Terwijl de bouw van het Amsterdam Logistic Cityhub (ALC) in het havengebied van Amsterdam in een eindfase verkeert, kijkt Wim Beelen, de geestelijk vader van het megagrote stadsdistributiecentrum, alweer uit naar nieuwe locaties voor de opzet van ‘ALC’s. “Dit wordt de nieuwe standaard voor stadslogistiek”, zegt de zakenman en projectontwikkelaar zelfverzekerd.

Beelen (47), groot geworden in de sloopbranche, zette in 2019 de vastgoedwereld op zijn kop met de aankondiging dat hij samen met een zakenpartner 160 miljoen euro wil investeren in de bouw op risicio van een groot multi-client stadsdistributiecentrum van 220.000 vierkante meter in het Amsterdamse havengebied.
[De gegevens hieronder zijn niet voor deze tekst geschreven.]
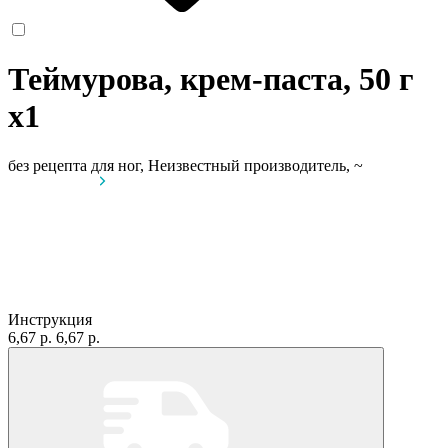
Теймурова, крем-паста, 50 г
x1
без рецепта
для ног, Неизвестный производитель, ~
Инструкция
6,67 р.
6,67 р.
Volgens de ondernemer moet dit logistieke centrum een duurzame oplossing bieden voor de toenemende logistieke belasting van de hoofdstad en de last mile- bezorging van pakketjes, bouwmateriaal en horecvoorraden binnen de stadsring . Het ambitieuze plan zorgde voor veel gefronsde wenkbrauwen binnen de logistiek vastgoedwereld, want er bestonden grote twijfels over de haalbaarheid van dit omvangrijke en risicovolle project. Beelen was niet onder de indruk en zette door, haalde de benodigde bouwvergunningen binnen en wist vorig jaar het ALC te verkopen aan de beursgenoteerde vastgoedontwikkelaar CTP voor een recordbedrag van 307 miljoen euro, de grootste single asset deal van het jaar. Ondanks de verkoop is Beelen nog altijd volop betrokken bij ALC, dat over pakweg drie maanden wordt opgeleverd. Tijdens een podcast met Vastgoedmarkt afgelopen juli zegt de ondernemer dat er tot nu toe één huurder is gestrikt voor zijn ambitieuze project. Dat betreft bouwer VolkerWessels, die vanuit het ALC de hoofdstedelijke bouwplaatsen wil bevoorraden. Deze transactie was al eind december 2020 bekendgemaakt. Beelen: “Ik kan wel een gebouw veranderen, maar niet het gegeven dat de logistieke wereld pas meestal drie tot maximaal zes maanden voordat ze nieuwe ruimte nodig heeft nadenkt over een locatie. Terwijl de hele ontwikkeling en bouw dertig maanden duurt.” Beelen geeft aan dat hij een aantal nieuwe, grote stadsdistributiecentra wil ontwikkelen in het land zodra ALC is opgeleverd en verhuurd. In een interview met het AD vorig jaar september liet hij doorschemeren dat hij mikt op nieuwe ALC’s in Delft en de Bijlmer. Voor het pand in het Amsterdamse havengebied mikt hij op tien tot twintig verschillende gebruikers. Beelen: “Zodra mijn concept klaar is, ga ik de colleges van alle grote gemeenten en sommige kleinere gemeenten uitnodigen voor een rondleiding. Dan zal ik ze laten zien hoe last mile echt werkt, hoe de onderlinge samenwerking werkt tussen de gebruikers en hoe bundeling van vervoer het centrum van een gemeente echt ontlast.”